For more information about this partnership, contact Sean Claffey at sean.claffey@tnc.org.
Overview of the Southwest Montana Sagebrush Partnership stewardship accomplishments since 2018
Capacity: One full-time partnership coordination position started in 2018; another full-time wildlife corridor project coordinator started in 2021; and one full-time SMSP project coordinator position started in 2022.
Total projects completed since 2018: 37
Acres of conifer expansion removed to restore habitat diversity and forage opportunities: 22,831
Wet meadow acreage preserved/restored: 60 acres
Structures installed to slow water and enhance its uptake by wet meadow habitats for natural storage: 868
Wet meadow habitat preserved/restored: 7.8 miles
Acreage under permanent conservation easement since 2018: 48,000
Fencing modified to become “wildlife-friendly”: 50 miles
Socio-economic impacts of projects and research grants
Four new small contractors engaged in restoration work, with the opportunity to work year-round.
Three new start-up companies supported by this area’s partnership conservation work.

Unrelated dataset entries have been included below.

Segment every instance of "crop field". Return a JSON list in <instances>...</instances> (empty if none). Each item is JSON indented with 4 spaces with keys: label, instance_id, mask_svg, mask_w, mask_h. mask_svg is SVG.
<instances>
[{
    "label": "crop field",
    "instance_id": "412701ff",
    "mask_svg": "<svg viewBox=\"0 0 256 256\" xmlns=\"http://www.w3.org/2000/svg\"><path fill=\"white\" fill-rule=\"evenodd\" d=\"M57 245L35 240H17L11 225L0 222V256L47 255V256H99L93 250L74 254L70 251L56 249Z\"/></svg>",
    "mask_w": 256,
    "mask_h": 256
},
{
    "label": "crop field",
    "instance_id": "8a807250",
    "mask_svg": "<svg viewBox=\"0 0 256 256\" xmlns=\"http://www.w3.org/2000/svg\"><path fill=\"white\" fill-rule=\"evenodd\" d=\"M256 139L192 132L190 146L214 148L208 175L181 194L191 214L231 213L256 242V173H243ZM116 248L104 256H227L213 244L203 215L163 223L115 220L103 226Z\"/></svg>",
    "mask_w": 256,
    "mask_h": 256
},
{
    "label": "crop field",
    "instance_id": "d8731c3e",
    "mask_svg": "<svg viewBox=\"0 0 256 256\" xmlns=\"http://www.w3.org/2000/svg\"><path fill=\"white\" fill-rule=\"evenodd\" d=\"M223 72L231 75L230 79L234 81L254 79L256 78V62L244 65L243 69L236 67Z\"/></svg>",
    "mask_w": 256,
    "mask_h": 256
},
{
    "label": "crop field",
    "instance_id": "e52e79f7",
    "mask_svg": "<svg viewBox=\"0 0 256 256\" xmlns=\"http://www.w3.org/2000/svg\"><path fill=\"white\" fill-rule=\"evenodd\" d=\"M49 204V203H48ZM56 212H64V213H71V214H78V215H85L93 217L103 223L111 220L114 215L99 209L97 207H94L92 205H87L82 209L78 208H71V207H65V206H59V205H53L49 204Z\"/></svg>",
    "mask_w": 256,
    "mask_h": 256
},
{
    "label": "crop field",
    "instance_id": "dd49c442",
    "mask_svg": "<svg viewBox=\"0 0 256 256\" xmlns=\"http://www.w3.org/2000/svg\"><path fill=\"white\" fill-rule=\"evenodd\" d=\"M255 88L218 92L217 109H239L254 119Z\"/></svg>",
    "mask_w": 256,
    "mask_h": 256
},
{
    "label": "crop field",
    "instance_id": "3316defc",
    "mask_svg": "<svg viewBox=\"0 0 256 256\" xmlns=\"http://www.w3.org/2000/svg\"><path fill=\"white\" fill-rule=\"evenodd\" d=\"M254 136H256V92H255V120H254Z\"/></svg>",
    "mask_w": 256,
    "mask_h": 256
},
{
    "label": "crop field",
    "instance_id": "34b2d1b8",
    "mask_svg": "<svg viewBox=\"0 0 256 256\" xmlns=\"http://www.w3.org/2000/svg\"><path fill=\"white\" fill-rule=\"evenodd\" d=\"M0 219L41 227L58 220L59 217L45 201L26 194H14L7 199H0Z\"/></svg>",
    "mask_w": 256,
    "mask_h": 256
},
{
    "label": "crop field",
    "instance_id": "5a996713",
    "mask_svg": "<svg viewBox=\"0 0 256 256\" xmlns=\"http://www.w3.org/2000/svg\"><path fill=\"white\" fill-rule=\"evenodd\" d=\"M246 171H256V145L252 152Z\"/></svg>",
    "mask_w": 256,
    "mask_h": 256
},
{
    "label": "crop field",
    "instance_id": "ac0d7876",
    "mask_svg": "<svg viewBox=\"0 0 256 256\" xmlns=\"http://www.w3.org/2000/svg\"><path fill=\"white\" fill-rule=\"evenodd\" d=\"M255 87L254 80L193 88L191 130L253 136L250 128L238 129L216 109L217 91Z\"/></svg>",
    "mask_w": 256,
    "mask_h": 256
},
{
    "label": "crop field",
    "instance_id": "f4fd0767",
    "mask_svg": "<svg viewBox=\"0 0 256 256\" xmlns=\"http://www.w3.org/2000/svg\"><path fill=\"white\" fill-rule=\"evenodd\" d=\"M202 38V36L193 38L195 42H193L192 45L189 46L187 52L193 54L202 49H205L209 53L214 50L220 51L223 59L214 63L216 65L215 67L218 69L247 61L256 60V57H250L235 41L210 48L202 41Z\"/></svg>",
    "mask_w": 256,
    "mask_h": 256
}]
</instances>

As part of establishing employment opportunities in southwestern Montana, a locally based Youth Employment Program was created in 2021. This program will serve as a Conservation Corps made of local youth and young adults who will have an opportunity to make an hourly wage and contribute to their community and households.
Working with the wood products industry to pilot innovative ways to improve utilization of small diameter materials and biomass.
Over $1 million in projects implemented since 2018 and over $1.5 million in competitive research grants applied to assess the effects of conservation actions.
Southwest Montana Sagebrush Partnership Coordinator Sean Claffey helped put together a field crew comprised of unemployed fishing guides who were out of work due to the 2020 pandemic. This work was so interesting Montana Public Radio did a story on it. Listen to it here.
Land Health = Community Health: The Work Still to Do
Southwestern Montana partners bring together access to funding, technical expertise, and other resources to make conservation happen. Over the next several years, these partners will release numerous scientific products that objectively detail outcomes of management actions. Initial results have demonstrated that these approaches are working. Here is what is necessary to see this crucial conservation continue:
Investment and momentum cannot slow. Support of innovative ideas cannot cease. To keep the strong healthy landscapes and communities of southwestern Montana, to realize the full potential of this model for collaboration, and to leverage the success of this partnership to others across the West, a sustained commitment of time and funding is required by all partners at the national and regional scale, as well as by local landowners and organizations.
We must conserve the economic, social, ecological, and cultural values of this working landscape so it does not erode like so many places in the West. Please join in by learning more about this partnership and helping support its pursuit of a geography of sagebrush, opportunities, and hope.